Enthalpy127
Enthalpy127

Reputation: 69

What happens when we treat primitives as objects in JavaScript?

I am learning JS from javascript.info. Now I am currently reading about Methods of primitives.

When we run the following code

let str = 'hello';
alert( str.toUpperCase() ); // HELLO

Internally the following happens (1) creates a special object (2) copies the value of str variable (3) modifies that copied version (4) returns that copied one without touching the original str variable (5) and finally that special object is destroyed.

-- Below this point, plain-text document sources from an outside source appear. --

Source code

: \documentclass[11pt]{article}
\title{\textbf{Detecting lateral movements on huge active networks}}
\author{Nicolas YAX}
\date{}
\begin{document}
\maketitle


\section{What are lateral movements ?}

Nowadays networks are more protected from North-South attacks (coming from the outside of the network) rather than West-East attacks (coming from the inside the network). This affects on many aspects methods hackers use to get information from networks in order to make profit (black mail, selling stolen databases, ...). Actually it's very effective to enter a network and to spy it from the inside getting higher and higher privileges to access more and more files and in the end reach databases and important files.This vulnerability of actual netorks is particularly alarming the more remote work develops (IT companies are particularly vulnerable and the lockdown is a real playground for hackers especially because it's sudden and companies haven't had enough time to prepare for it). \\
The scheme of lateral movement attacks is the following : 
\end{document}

That's what the author said. But when we have something like this

let str = 'Hello';
console.log(str.toUpperCase());          // HELLO
console.log(str.split('l'));             // (3) ["He", "", "o"]
console.log(str.startsWith('h'));        // false
console.log(str.concat(' JavaScript'));  // Hello JavaScript
console.log(str);                        // Hello

I just want to know that, is a special object created everytime we treat a primitive as an object? From the above code, I am thinking that the whole process(creates an object, do some process and destroyed) is done for 4 times (because I called 4 methods).

Is that true?

And also I read this following from it

The JavaScript engine highly optimizes this process. It may even skip the creation of the extra object at all. But it must still adhere to the specification and behave as if it creates one.

What does it mean? That above lines make me more confuse about how many times the whole process is done.

Upvotes: 3

Views: 194

Answers (1)

Bergi
Bergi

Reputation: 664579

I just want to know that, is a special object created everytime we treat a primitive as an object? I am thinking that the whole process is done for 4 times, because I called 4 methods.

Yes, that's true.

The JavaScript engine highly optimizes this process. It may even skip the creation of the extra object at all. But it must still adhere to the specification and behave as if it creates one.

What does it mean?

It means that creating 4 objects is wasteful - one would suffice, and you'd still get the same result (in this case). The specification is written in a "behave as if" manner, it doesn't govern how an implementation of a javascript engine needs to work step by step, but only what observable behavior it needs to have. If an engine is smart enough to figure out that it can skip one step, such as doing unnecessary copies or creating unused objects, it is allowed to do so as long as the execution result is still the same.

And for method calls on primitive values, that's a relatively simple optimisation - the engine doesn't need to actually allocate an object in memory, it can just skip ahead to the step where the property is looked up on the hypothetical special object.